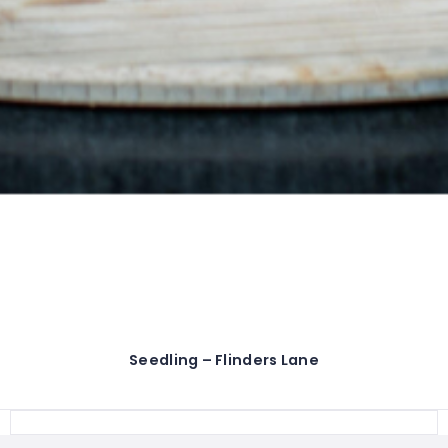
Seedling – Flinders Lane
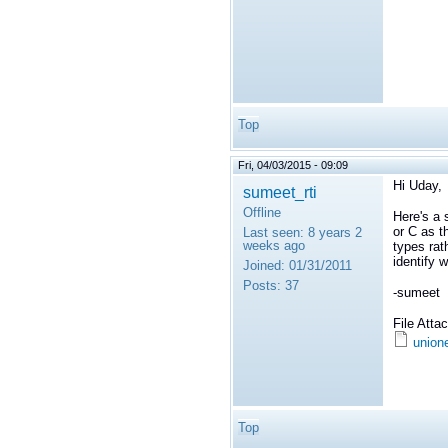
Top
Fri, 04/03/2015 - 09:09
Hi Uday,
sumeet_rti
Offline
Here's a 
or C as t
Last seen:
8 years 2
weeks ago
types rat
identify 
Joined:
01/31/2011
Posts:
37
-sumeet
File Att
union
Top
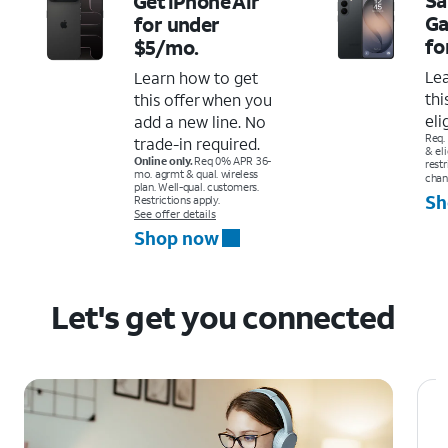
Get iPhone Air
Ga
for under
fo
$5/mo.
Le
Learn how to get
thi
this offer when you
eli
add a new line. No
Req.
trade-in required.
& el
Online only.
Req 0% APR 36-
restr
mo. agrmt & qual. wireless
chan
plan. Well-qual. customers.
Sh
Restrictions apply.
See offer details
Shop now
Let's get you connected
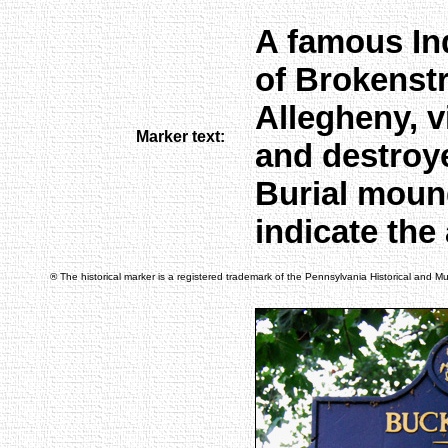
A famous Ind
of Brokenst
Allegheny, v
Marker text:
and destroy
Burial moun
indicate the 
® The historical marker is a registered trademark of the Pennsylvania Historical and 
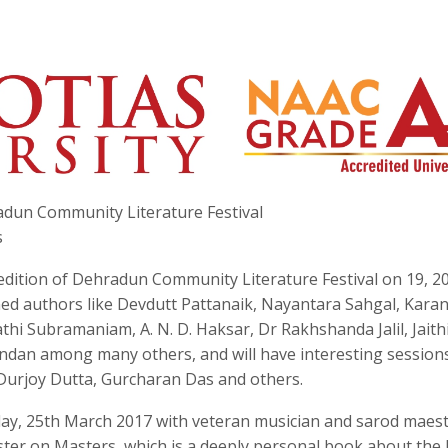
hradun Community Literature Festival
s
 edition of Dehradun Community Literature Festival on 19, 20
wned authors like Devdutt Pattanaik, Nayantara Sahgal, Karan
hi Subramaniam, A. N. D. Haksar, Dr Rakhshanda Jalil, Jaith
indan among many others, and will have interesting session
Durjoy Dutta, Gurcharan Das and others.
rday, 25th March 2017 with veteran musician and sarod maest
ter on Masters, which is a deeply personal book about the l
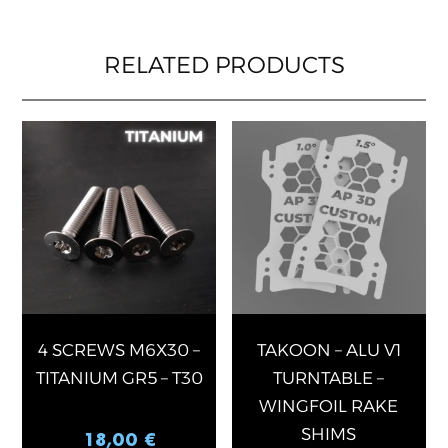
RELATED PRODUCTS
This
produ
has
multip
varian
The
optio
may
be
chose
4 SCREWS M6X30 –
TAKOON – ALU V1
on
TITANIUM GR5 – T30
TURNTABLE –
the
WINGFOIL RAKE
produ
SHIMS
18,00
€
page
══════════════════════════════
→ What to work on: The reply should consist of the listing restated word for word, with its pictures removed.

→ Answer for this exercise:
Seedling – Flinders Lane
Top
Fri, 04/03/2015 - 09:09
Hi Uday,
sumeet_rti
Offline
Here's a 
or C as t
Last seen:
8 years 2
weeks ago
types rat
identify 
Joined:
01/31/2011
Posts:
37
-sumeet
File Att
union
Top
Get iPhone Air
Ga
for under
fo
$5/mo.
Le
Learn how to get
thi
this offer when you
eli
add a new line. No
Req.
trade-in required.
& el
Online only.
Req 0% APR 36-
restr
mo. agrmt & qual. wireless
chan
plan. Well-qual. customers.
Sh
Restrictions apply.
See offer details
Shop now
Let's get you connected
A famous Ind
of Brokenst
Allegheny, v
Marker text:
and destroy
Burial moun
indicate the 
® The historical marker is a registered trademark of the Pennsylvania Historical and 
hradun Community Literature Festival
s
 edition of Dehradun Community Literature Festival on 19, 20
wned authors like Devdutt Pattanaik, Nayantara Sahgal, Karan
hi Subramaniam, A. N. D. Haksar, Dr Rakhshanda Jalil, Jaith
indan among many others, and will have interesting session
Durjoy Dutta, Gurcharan Das and others.
rday, 25th March 2017 with veteran musician and sarod maest
ter on Masters, which is a deeply personal book about the l
RELATED PRODUCTS
This
produ
has
multip
varian
The
optio
may
be
chose
4 SCREWS M6X30 –
TAKOON – ALU V1
on
TITANIUM GR5 – T30
TURNTABLE –
the
WINGFOIL RAKE
produ
SHIMS
18,00
€
page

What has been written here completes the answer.